I can’t count on my hand the number of times I’ve sobbed in front of a complete stranger because it’s happened more than a hundred times. But I can count the number of times I’ve been on the receiving end of that kind of grace: once.

The morning of my son David’s Halloween party I was running through the Naval Academy with my double stroller (with just Katherine onboard). I was rushed as always, trying to squeeze in six miles before showing up to the party for the games and costume parade.

“Excuse me!” I screamed to the guy in front of me, practically running him off the sidewalk. (The eating-disordered OCD in me was on a mission–fixated on getting to mile six).

The 60-year-old man, probably a math professor, turns around with a red face and tears running down his cheeks.

“My mother died this morning,” he said to me.



“Crap,” I thought, “there goes my six miles.” (I know, how self-absorbed can I be?) I panicked, not knowing how to respond or what to do. I was used to being the crier, not the consoler.

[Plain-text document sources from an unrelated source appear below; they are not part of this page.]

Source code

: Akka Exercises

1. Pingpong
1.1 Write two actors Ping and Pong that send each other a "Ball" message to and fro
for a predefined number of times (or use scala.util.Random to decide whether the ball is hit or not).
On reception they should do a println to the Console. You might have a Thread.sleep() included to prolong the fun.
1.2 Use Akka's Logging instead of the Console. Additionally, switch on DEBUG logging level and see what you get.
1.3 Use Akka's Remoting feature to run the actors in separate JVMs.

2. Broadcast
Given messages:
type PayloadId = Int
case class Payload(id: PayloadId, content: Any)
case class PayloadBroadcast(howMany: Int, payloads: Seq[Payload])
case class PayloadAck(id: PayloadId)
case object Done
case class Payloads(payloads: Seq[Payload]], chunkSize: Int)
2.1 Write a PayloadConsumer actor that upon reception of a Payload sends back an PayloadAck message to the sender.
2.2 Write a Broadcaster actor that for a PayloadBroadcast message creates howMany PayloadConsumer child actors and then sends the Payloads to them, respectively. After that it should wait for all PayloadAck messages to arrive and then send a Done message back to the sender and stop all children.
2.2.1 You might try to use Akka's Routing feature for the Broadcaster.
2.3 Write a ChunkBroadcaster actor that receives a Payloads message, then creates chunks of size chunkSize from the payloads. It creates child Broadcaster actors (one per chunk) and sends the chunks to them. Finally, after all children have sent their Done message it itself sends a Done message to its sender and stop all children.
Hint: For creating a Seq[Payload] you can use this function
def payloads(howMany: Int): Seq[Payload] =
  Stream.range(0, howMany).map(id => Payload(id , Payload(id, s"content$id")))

I studied his face, his gray beard, and I asked myself what was most helpful to me during those uncontrollable crying spells during the year of my horrible depression. Certainly not lectures. They were annoying and offensive. Not tips. Just more things to feel guilty about.

What comforted me most was when someone just listened, and didn’t say a thing.

“I suspect that the most basic and powerful way to connect to another person is to listen,” writes Rachel Naomi Remen, M.D. in “Kitchen Table Wisdom: Stories That Heal.” “Just listen. Perhaps the most important thing we ever give each other is our attention. And especially if it’s given from the heart.”

I stopped running and went to hug the man. Then I waited there, and listened to his story for about ten minutes.

“My mother was the greatest woman who ever lived,” he said. “And that there (as he points to Katherine), that is the most important thing you’ll ever do in your life. So treasure your time with her while you have it.”

“When people are talking,” writes Remen, “there’s no need to do anything but receive them. Just take them in. Listen to what they’re saying. Care about it. Most times caring about it is even more important than understanding it.”

I remember that math professor and the lesson he taught me today as I write about how we might respond to the grieving families of the Virginia Tech victims. And I consider these words the theologian Paul Tillich wrote: “The first duty of love is to listen.”